Stockholm (HedgeNordic) – In a world increasingly dominated by passive investing, Swedish fund boutique Protean Funds is waging a battle to keep active management alive and thriving. Known for its rebellious, flexible and active approach, the boutique launched its equity hedge fund in mid-2022 and a long-only small-cap equity fund soon after. Following its two successful launches, Protean is stepping into the broader equity arena to challenge not only active management but also the growing dominance of passive strategies.
Protean was established in January 2022, with its equity hedge fund, Protean Select, launched in May of the same year. Managed by founders Pontus Dackmo and Carl Gustafsson, Protean Select is a returns-focused hedge fund that employs a long/short strategy focused on Nordic equities. Its primary goal is to compound capital at a steady rate without catastrophic drawdowns. The boutique’s second fund, Protean Small Cap fund, serves as its higher-risk counterpart, adopting a long-only approach to invest in small- and mid-cap equities. By design, both funds prioritize optimal returns over asset accumulation, distancing themselves from the “asset gatherer” label – a concept the founders have deliberately rejected since Protean’s inception.
A New Active Fund Built on Low Fees
The duo, along with the broader team at Protean, is now preparing to launch a third fund aimed at outperforming broader market indices with low fees by embracing a common-sense long-term strategy that needs scale. According to the team, there are two main ways for a long-only manager to outperform the index. The first, embodied by Protean Small Cap, is to “be small, work hard and be hyperactive.” The second, embraced by the new fund, is to “own good businesses for a long time, pay as little as possible in fees and transaction costs and avoid stupid things.” For a low-fee fund to remain operational and sustainable, however, achieving significant scale in assets is essential.
“The third fund we’re about to launch has a different rationale: it aims to address the market inefficiency where only one in ten active managers outperforms the index over any given 10-year period,” explains Pontus Dackmo, CEO of Protean Funds. “We will offer a product we think is missing for many investors: a sensible actively managed long-term Nordic equity fund with a Very Low Fee that can beat the index,” he emphasizes.A unique feature is that the fund’s management fee will decrease as its assets grow, despite starting at less than half the average fee of actively managed Nordic funds. With every SEK 10 billion in assets under management, the fee will be further reduced, eventually aligning with the cost of index funds once the fund reaches SEK 50 billion in assets.
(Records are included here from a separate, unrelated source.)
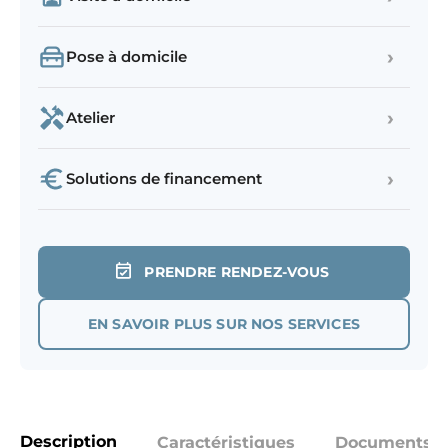
›
Pose à domicile
›
Atelier
›
Solutions de financement
PRENDRE RENDEZ-VOUS
EN SAVOIR PLUS SUR NOS SERVICES
Description
Caractéristiques
Documents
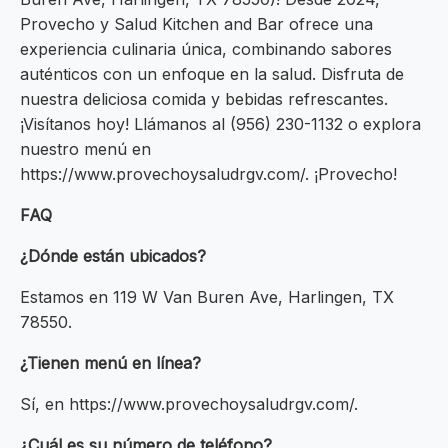
Provecho y Salud Kitchen and Bar ofrece una
experiencia culinaria única, combinando sabores
auténticos con un enfoque en la salud. Disfruta de
nuestra deliciosa comida y bebidas refrescantes.
¡Visítanos hoy! Llámanos al (956) 230-1132 o explora
nuestro menú en
https://www.provechoysaludrgv.com/. ¡Provecho!
FAQ
¿Dónde están ubicados?
Estamos en 119 W Van Buren Ave, Harlingen, TX
78550.
¿Tienen menú en línea?
Sí, en https://www.provechoysaludrgv.com/.
¿Cuál es su número de teléfono?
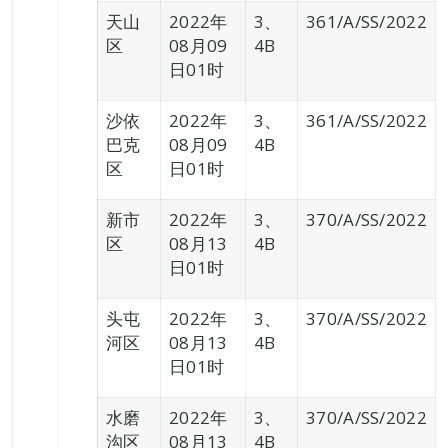
天山
2022年
3、
361/A/SS/2022
区
08月09
4B
日01时
沙依
2022年
3、
361/A/SS/2022
巴克
08月09
4B
区
日01时
新市
2022年
3、
370/A/SS/2022
区
08月13
4B
日01时
头屯
2022年
3、
370/A/SS/2022
河区
08月13
4B
日01时
水磨
2022年
3、
370/A/SS/2022
沟区
08月13
4B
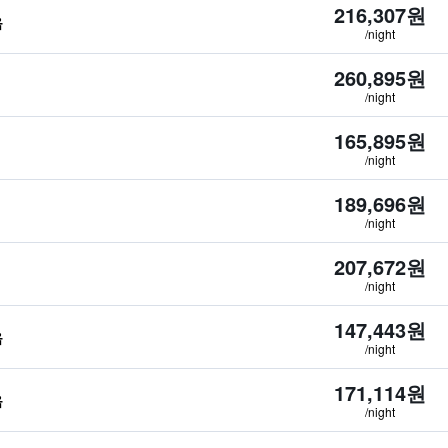
216,307원
음
/night
260,895원
/night
165,895원
/night
189,696원
/night
207,672원
/night
147,443원
음
/night
171,114원
음
/night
“We will offer a product we think is missing for many investors: a sensible actively managed long-term Nordic equity fund with a Very Low Fee that can beat the index.”
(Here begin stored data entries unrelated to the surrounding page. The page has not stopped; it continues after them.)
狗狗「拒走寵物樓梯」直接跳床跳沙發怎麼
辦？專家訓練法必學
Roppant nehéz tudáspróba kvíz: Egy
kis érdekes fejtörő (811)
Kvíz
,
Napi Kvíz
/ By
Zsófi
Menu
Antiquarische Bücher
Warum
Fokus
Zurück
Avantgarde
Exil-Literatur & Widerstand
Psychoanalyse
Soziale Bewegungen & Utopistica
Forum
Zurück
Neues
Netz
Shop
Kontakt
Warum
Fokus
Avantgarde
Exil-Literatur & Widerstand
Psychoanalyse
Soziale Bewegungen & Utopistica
Pontus Dackmo, CEO of Protean Funds.
The fund will be structured as a daily-traded UCITS fund, holding 40 to 50 stocks with an investment horizon exceeding ten years, resulting in a turnover of just 4-5 stocks annually. “With limited turnover, transaction costs are minimized,” argues Dackmo. He highlights two major drawbacks of index funds that the new fund intends to avoid: they cannot, by definition, outperform the index, and they are required to hold the least attractive stocks within the index. The new fund will deliberately avoid over-indebted companies, low returns on invested capital, and fads.
The fund will be managed by Protean’s recent hire, Richard Bråse, a seasoned Dagens Industri reporter and one of Sweden’s most skilled stock analysts. “Richard is one of the most interesting investment-thinkers I have ever come across,” notes Dackmo. “His capacity for independent thought and integrity is exactly what’s needed to sort the wheat from the chaff among the Nordic large- and mid-caps,” he argues. Situated outside the hustle of Stockholm, Bråse is ideally positioned to bring the long-term focus and patience required for a fund that, in many respects, aligns more closely with an investment company than a traditional fund. An investment company, after all, is defined by its role as a long-term, thoughtful owner of decent businesses at a low cost. “We tip our hat and aim to replicate just that in a low-priced fund structure that gets cheaper as it grows,” says Dackmo.
“Our middle way of sharing the scale advantages as the fund grows by lowering the fees is the best compromise we can come up with and we hope it eventually will become a true challenger to both active and passive funds alike.”
Pontus Dackmo, CEO of Protean Funds.
“It is truly remarkable this type of fund does not yet exist, but the reason can be found in the industry structure and inertia,” argues Dackmo. “Big asset managers would rather protect their existing expensive and underperforming funds than cut fees, and smaller assets managers cannot afford to reach the scale needed to break even on a low-cost fee,” he continues. He describes this as a market failure, as such a product would benefit both long-term retail investors and institutions seeking cost-efficient exposure to strong Nordic companies. “Our middle way of sharing the scale advantages as the fund grows by lowering the fees is the best compromise we can come up with and we hope it eventually will become a true challenger to both active and passive funds alike,” concludes Dackmo.